┌─ INFORMATION
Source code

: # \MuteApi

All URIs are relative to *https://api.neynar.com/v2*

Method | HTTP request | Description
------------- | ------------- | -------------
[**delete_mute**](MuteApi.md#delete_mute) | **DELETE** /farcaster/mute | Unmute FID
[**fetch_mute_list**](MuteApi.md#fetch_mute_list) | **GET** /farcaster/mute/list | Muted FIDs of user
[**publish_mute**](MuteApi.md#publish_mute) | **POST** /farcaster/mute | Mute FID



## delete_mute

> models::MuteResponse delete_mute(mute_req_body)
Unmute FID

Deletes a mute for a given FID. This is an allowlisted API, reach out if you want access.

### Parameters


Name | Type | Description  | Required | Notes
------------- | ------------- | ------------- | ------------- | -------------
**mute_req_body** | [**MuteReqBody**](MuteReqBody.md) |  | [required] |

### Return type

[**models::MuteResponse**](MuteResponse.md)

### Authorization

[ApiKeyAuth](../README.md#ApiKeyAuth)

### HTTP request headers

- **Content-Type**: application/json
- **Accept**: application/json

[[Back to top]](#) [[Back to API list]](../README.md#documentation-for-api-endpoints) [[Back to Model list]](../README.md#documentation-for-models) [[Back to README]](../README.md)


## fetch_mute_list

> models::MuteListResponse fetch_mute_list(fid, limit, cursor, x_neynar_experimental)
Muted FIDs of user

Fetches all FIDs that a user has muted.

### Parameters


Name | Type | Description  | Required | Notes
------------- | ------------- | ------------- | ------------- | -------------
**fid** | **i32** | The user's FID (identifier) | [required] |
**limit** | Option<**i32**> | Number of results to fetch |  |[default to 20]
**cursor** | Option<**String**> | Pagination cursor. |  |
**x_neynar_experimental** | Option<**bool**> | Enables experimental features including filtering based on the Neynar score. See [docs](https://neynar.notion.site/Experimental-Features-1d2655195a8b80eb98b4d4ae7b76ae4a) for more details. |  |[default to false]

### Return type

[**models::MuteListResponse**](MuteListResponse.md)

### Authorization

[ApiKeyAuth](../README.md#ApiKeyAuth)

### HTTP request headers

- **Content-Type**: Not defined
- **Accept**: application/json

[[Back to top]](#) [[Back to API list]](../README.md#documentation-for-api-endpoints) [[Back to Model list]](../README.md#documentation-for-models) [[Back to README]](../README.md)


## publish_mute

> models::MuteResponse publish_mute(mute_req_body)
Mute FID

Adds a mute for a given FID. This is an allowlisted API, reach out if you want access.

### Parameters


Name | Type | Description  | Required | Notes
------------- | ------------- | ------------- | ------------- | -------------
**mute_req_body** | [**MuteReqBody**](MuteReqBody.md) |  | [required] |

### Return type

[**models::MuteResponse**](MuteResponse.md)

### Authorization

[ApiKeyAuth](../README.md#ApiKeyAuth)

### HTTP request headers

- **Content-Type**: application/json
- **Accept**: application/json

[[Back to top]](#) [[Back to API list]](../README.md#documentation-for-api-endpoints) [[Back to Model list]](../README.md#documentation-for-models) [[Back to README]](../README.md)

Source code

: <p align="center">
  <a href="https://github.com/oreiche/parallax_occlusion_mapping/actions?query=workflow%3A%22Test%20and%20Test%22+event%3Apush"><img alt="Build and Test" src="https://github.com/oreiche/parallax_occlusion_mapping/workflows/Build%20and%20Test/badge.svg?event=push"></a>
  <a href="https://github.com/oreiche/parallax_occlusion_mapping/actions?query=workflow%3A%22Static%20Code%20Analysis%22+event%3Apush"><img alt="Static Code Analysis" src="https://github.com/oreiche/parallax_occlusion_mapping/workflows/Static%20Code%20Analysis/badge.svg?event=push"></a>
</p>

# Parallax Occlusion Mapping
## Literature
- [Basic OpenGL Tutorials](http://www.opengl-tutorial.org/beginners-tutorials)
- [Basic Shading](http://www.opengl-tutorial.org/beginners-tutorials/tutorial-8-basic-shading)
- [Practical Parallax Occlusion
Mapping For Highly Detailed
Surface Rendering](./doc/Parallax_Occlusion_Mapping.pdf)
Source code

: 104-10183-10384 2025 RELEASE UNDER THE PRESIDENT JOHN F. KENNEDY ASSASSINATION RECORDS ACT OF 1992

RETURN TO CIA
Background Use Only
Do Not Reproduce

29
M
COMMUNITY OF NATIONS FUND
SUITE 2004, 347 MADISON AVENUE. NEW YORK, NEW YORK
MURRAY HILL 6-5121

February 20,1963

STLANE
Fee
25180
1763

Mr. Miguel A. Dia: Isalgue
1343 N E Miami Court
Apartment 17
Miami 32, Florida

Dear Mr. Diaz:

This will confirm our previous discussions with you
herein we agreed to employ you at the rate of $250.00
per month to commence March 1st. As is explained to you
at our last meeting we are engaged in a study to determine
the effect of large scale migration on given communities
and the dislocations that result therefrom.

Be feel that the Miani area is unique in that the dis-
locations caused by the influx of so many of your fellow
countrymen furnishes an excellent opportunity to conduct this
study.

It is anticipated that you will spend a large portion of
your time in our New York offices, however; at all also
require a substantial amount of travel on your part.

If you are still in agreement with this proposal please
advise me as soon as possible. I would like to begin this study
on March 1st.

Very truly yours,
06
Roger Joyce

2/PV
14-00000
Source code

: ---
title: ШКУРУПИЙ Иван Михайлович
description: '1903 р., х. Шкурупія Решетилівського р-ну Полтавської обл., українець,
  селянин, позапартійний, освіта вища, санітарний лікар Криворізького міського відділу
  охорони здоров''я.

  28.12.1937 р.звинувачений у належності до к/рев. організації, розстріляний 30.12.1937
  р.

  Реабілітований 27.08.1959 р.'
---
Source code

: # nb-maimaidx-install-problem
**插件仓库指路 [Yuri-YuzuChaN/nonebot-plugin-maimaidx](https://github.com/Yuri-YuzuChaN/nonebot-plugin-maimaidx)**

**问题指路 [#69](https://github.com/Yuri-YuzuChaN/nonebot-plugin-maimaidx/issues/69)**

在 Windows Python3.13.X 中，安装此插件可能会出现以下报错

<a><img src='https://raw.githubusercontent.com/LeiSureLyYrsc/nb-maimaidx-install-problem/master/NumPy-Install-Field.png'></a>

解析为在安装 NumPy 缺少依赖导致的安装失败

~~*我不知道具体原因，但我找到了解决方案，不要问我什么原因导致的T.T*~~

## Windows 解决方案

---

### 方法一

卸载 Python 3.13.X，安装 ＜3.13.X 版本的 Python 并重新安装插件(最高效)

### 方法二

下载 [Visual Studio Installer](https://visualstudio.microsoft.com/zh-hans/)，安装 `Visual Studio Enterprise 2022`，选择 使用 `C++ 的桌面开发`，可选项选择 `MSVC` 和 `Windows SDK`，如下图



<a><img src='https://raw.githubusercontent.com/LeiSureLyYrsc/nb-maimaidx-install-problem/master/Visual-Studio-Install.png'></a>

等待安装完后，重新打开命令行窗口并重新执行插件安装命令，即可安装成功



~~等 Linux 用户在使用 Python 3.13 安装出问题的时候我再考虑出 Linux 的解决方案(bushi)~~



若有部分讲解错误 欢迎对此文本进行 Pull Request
└─
● **AIM OF THE EXERCISE**
Reproduce every item above verbatim, line for line, with nothing changed.

● **ANSWER TO THE PROBLEM**
Source code

: # \MuteApi

All URIs are relative to *https://api.neynar.com/v2*

Method | HTTP request | Description
------------- | ------------- | -------------
[**delete_mute**](MuteApi.md#delete_mute) | **DELETE** /farcaster/mute | Unmute FID
[**fetch_mute_list**](MuteApi.md#fetch_mute_list) | **GET** /farcaster/mute/list | Muted FIDs of user
[**publish_mute**](MuteApi.md#publish_mute) | **POST** /farcaster/mute | Mute FID



## delete_mute

> models::MuteResponse delete_mute(mute_req_body)
Unmute FID

Deletes a mute for a given FID. This is an allowlisted API, reach out if you want access.

### Parameters


Name | Type | Description  | Required | Notes
------------- | ------------- | ------------- | ------------- | -------------
**mute_req_body** | [**MuteReqBody**](MuteReqBody.md) |  | [required] |

### Return type

[**models::MuteResponse**](MuteResponse.md)

### Authorization

[ApiKeyAuth](../README.md#ApiKeyAuth)

### HTTP request headers

- **Content-Type**: application/json
- **Accept**: application/json

[[Back to top]](#) [[Back to API list]](../README.md#documentation-for-api-endpoints) [[Back to Model list]](../README.md#documentation-for-models) [[Back to README]](../README.md)


## fetch_mute_list

> models::MuteListResponse fetch_mute_list(fid, limit, cursor, x_neynar_experimental)
Muted FIDs of user

Fetches all FIDs that a user has muted.

### Parameters


Name | Type | Description  | Required | Notes
------------- | ------------- | ------------- | ------------- | -------------
**fid** | **i32** | The user's FID (identifier) | [required] |
**limit** | Option<**i32**> | Number of results to fetch |  |[default to 20]
**cursor** | Option<**String**> | Pagination cursor. |  |
**x_neynar_experimental** | Option<**bool**> | Enables experimental features including filtering based on the Neynar score. See [docs](https://neynar.notion.site/Experimental-Features-1d2655195a8b80eb98b4d4ae7b76ae4a) for more details. |  |[default to false]

### Return type

[**models::MuteListResponse**](MuteListResponse.md)

### Authorization

[ApiKeyAuth](../README.md#ApiKeyAuth)

### HTTP request headers

- **Content-Type**: Not defined
- **Accept**: application/json

[[Back to top]](#) [[Back to API list]](../README.md#documentation-for-api-endpoints) [[Back to Model list]](../README.md#documentation-for-models) [[Back to README]](../README.md)


## publish_mute

> models::MuteResponse publish_mute(mute_req_body)
Mute FID

Adds a mute for a given FID. This is an allowlisted API, reach out if you want access.

### Parameters


Name | Type | Description  | Required | Notes
------------- | ------------- | ------------- | ------------- | -------------
**mute_req_body** | [**MuteReqBody**](MuteReqBody.md) |  | [required] |

### Return type

[**models::MuteResponse**](MuteResponse.md)

### Authorization

[ApiKeyAuth](../README.md#ApiKeyAuth)

### HTTP request headers

- **Content-Type**: application/json
- **Accept**: application/json

[[Back to top]](#) [[Back to API list]](../README.md#documentation-for-api-endpoints) [[Back to Model list]](../README.md#documentation-for-models) [[Back to README]](../README.md)

Source code

: <p align="center">
  <a href="https://github.com/oreiche/parallax_occlusion_mapping/actions?query=workflow%3A%22Test%20and%20Test%22+event%3Apush"><img alt="Build and Test" src="https://github.com/oreiche/parallax_occlusion_mapping/workflows/Build%20and%20Test/badge.svg?event=push"></a>
  <a href="https://github.com/oreiche/parallax_occlusion_mapping/actions?query=workflow%3A%22Static%20Code%20Analysis%22+event%3Apush"><img alt="Static Code Analysis" src="https://github.com/oreiche/parallax_occlusion_mapping/workflows/Static%20Code%20Analysis/badge.svg?event=push"></a>
</p>

# Parallax Occlusion Mapping
## Literature
- [Basic OpenGL Tutorials](http://www.opengl-tutorial.org/beginners-tutorials)
- [Basic Shading](http://www.opengl-tutorial.org/beginners-tutorials/tutorial-8-basic-shading)
- [Practical Parallax Occlusion
Mapping For Highly Detailed
Surface Rendering](./doc/Parallax_Occlusion_Mapping.pdf)
Source code

: 104-10183-10384 2025 RELEASE UNDER THE PRESIDENT JOHN F. KENNEDY ASSASSINATION RECORDS ACT OF 1992

RETURN TO CIA
Background Use Only
Do Not Reproduce

29
M
COMMUNITY OF NATIONS FUND
SUITE 2004, 347 MADISON AVENUE. NEW YORK, NEW YORK
MURRAY HILL 6-5121

February 20,1963

STLANE
Fee
25180
1763

Mr. Miguel A. Dia: Isalgue
1343 N E Miami Court
Apartment 17
Miami 32, Florida

Dear Mr. Diaz:

This will confirm our previous discussions with you
herein we agreed to employ you at the rate of $250.00
per month to commence March 1st. As is explained to you
at our last meeting we are engaged in a study to determine
the effect of large scale migration on given communities
and the dislocations that result therefrom.

Be feel that the Miani area is unique in that the dis-
locations caused by the influx of so many of your fellow
countrymen furnishes an excellent opportunity to conduct this
study.

It is anticipated that you will spend a large portion of
your time in our New York offices, however; at all also
require a substantial amount of travel on your part.

If you are still in agreement with this proposal please
advise me as soon as possible. I would like to begin this study
on March 1st.

Very truly yours,
06
Roger Joyce

2/PV
14-00000
Source code

: ---
title: ШКУРУПИЙ Иван Михайлович
description: '1903 р., х. Шкурупія Решетилівського р-ну Полтавської обл., українець,
  селянин, позапартійний, освіта вища, санітарний лікар Криворізького міського відділу
  охорони здоров''я.

  28.12.1937 р.звинувачений у належності до к/рев. організації, розстріляний 30.12.1937
  р.

  Реабілітований 27.08.1959 р.'
---
Source code

: # nb-maimaidx-install-problem
**插件仓库指路 [Yuri-YuzuChaN/nonebot-plugin-maimaidx](https://github.com/Yuri-YuzuChaN/nonebot-plugin-maimaidx)**

**问题指路 [#69](https://github.com/Yuri-YuzuChaN/nonebot-plugin-maimaidx/issues/69)**

在 Windows Python3.13.X 中，安装此插件可能会出现以下报错

<a><img src='https://raw.githubusercontent.com/LeiSureLyYrsc/nb-maimaidx-install-problem/master/NumPy-Install-Field.png'></a>

解析为在安装 NumPy 缺少依赖导致的安装失败

~~*我不知道具体原因，但我找到了解决方案，不要问我什么原因导致的T.T*~~

## Windows 解决方案

---

### 方法一

卸载 Python 3.13.X，安装 ＜3.13.X 版本的 Python 并重新安装插件(最高效)

### 方法二

下载 [Visual Studio Installer](https://visualstudio.microsoft.com/zh-hans/)，安装 `Visual Studio Enterprise 2022`，选择 使用 `C++ 的桌面开发`，可选项选择 `MSVC` 和 `Windows SDK`，如下图



<a><img src='https://raw.githubusercontent.com/LeiSureLyYrsc/nb-maimaidx-install-problem/master/Visual-Studio-Install.png'></a>

等待安装完后，重新打开命令行窗口并重新执行插件安装命令，即可安装成功



~~等 Linux 用户在使用 Python 3.13 安装出问题的时候我再考虑出 Linux 的解决方案(bushi)~~



若有部分讲解错误 欢迎对此文本进行 Pull Request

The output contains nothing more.